"To the girls who yelled out their car window that my knee length pencil skirt was "too short" for BYUI: Thank you so much for telling me your opinion in such a classy and kind way. Maybe I should've yelled back that your car could use a rinse, but I didn't think that it was appropriate. You should know that I take very seriously what I have yelled at me out car windows. Said no one with a brain ever. So next time you want to act like the self righteous prick I am sure you are, why don't you do it in a less cowardly way."
I'll tell you the whole story.
I have lovely roommates, one of whom is engaged and her best friend, both who visited Pocatello on the Sunday in question. Another has a boyfriend, and wanted to see her old ward. Another had just gotten into town early that morning, and so none of them were planning on going to my ward. It wasn't a big deal, but I didn't want to go to a new ward by myself, so instead I went to my friend Erin's ward.
I live a few blocks away from Erin, and her church is super close to her house, so no one drove. As a result, I had to walk home by myself. I decided to call my friend Ashley, from Maryland, and chat with her on the way.
As I was speaking to her, I was kind of holding down my pencil skirt. There was a strong breeze, and, as many of you ladies know, if you're walking around a ton even the best pencil skirt is going to come a bit above your knees to allow better movement. I was also going uphill, so I was really lifting my knees. I was focused on my conversation and walking, but I did notice a car about to pass me with three girls inside.
My concentration was broken by the cawing of one of the girls inside the car. "That skirt's too short for BYUI!" She screamed. She and the other girls cackled, and the driver sped up.
Ashley immediately started cussing in my ear, asking me what that was, what had been said. I was embarrassed for my school, and everyone on the street had turned around to see what the hags had been shrieking about.
There are several things that were so wrong with this situation, number one being, why the heck do you think it's a good idea to yell your opinion out a window at anyone? You obviously have been in the bubble too long. I hope you try that in the real world, you'll definitely get blue, purple, and black results.
Second, what if I was a freshman, who had just left home and was probably scared and feeling kind of alone? A few years ago I was an extremely awkward girl who was uncomfortable with my appearance. Whenever I found an outfit I thought made me look pretty, my self esteem would shoot up, and I would feel excited and happy about being myself. I'm older now, and I have confidence and I love who I am, but if you had shouted out your window at me five years ago, why on Earth would I want to stay at this school? I would honestly have not known what to do.
Third, I was obviously walking home by myself. Maybe being on my own made me an easier target for your ridiculous and malicious? I don't know, but whatever it was that made it so easy for you to act like such a peasant, please pull your head out of your rear.
Another thing. This is a church school, and I understand there are certain standards. However, even if I was wearing something inappropriate, it is not your responsibility to correct me in such a despicable manner.

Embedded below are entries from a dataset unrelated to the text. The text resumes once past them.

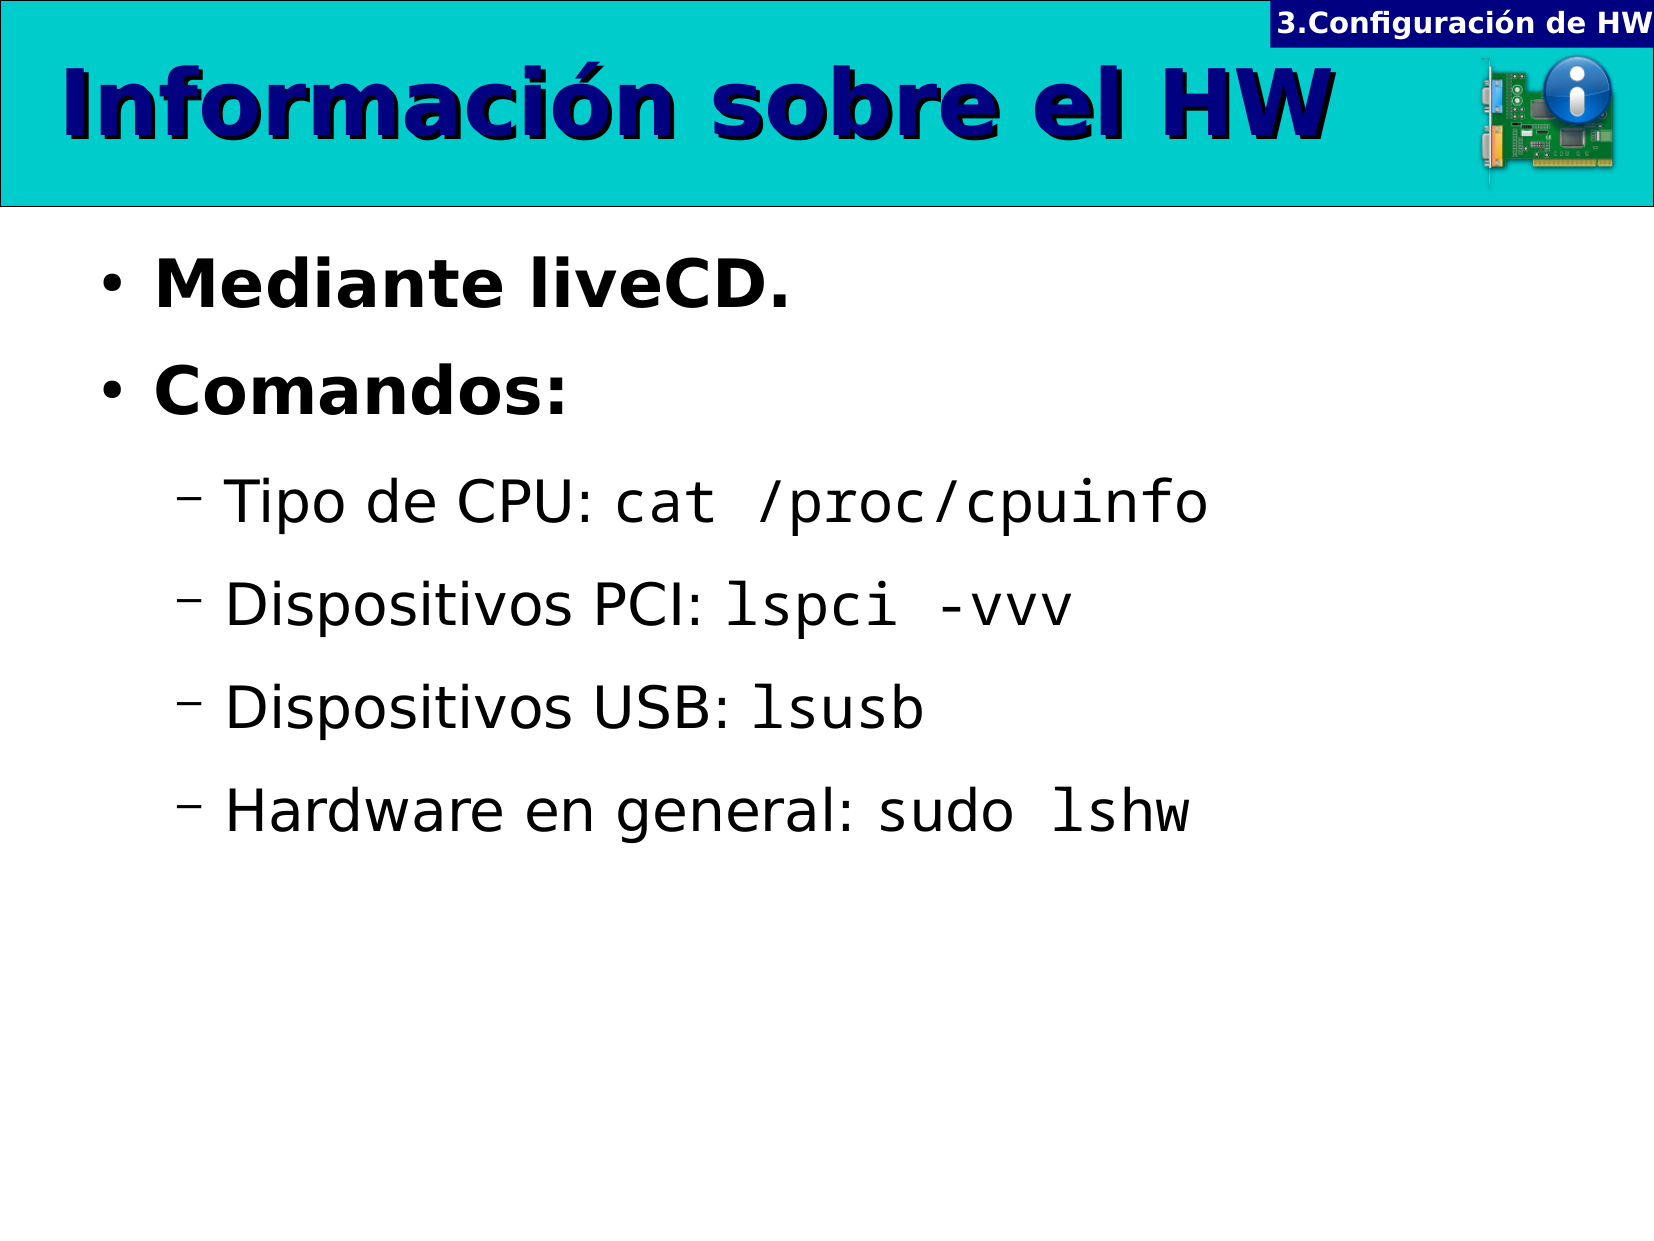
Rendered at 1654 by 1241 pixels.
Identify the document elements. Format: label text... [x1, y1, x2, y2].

text_box 3.Configuración de HW [1270, 0, 1654, 48]
title Información sobre el HW [59, 14, 1654, 192]
list Mediante liveCD. Comandos: Tipo de CPU: cat /proc/cpuinfo Dispositivos PCI: lspci -vvv Dispositivos USB: lsusb Hardware en general: sudo lshw [82, 245, 1571, 1109]
picture [1478, 52, 1618, 192]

You are the face of those people who make this school into a joke.
You obviously claim to follow the commandments to a T. Did you ever hear about Jesus treating anyone in such a fashion? You can look through any set of scriptures and I guarantee that such a passage will never ever show up.
You make this church look like a judgmental den of jealous women and depraved men. I was on the phone with a very good friend of mine, a nonmember whom I love very much. She overheard you screaming your distaste, and she was disgusted. How embarrassing. I love this religion, but how am I supposed to share it with my friends when I'm not sure if members can properly behave themselves? I felt like so much credibility went out the window with your words. She instantly was protective and concerned for me, and disgusted with my school. Again how embarrassed and how ashamed you should be.
I've had some pretty ridiculous stuff yelled out of car windows at me, I'm pretty used to it. It's been part of my life since I was fourteen years old. I normally would not be offended, just kind of annoyed. With guys, it's just a way of voicing a lewd thought. It's gross, but I can handle that kind of gross. It's the idea that you might think that your actions are appropriate that really gets under my skin. One day, you'll say something to the wrong girl, a girl who is nervous and young and uncomfortable in her own skin. When that day comes, whatever actions that follow are on your head.
I hope you realize your error, and do your best to correct it. I hope one day you realize that your rude statements, which I'm sure you consider "corrections," are not what the church I love promotes, and that being a coward is perhaps only better than being a hypocrite. I hope you regret your actions, and that someday someone has a chance to teach you a lesson, because you surely didn't want to give me a chance to defend myself.
Well, this is as close as I can get to confronting you. Enjoy your bubble, your cowardice will not be safe outside of it. What a rude awakening you are in for.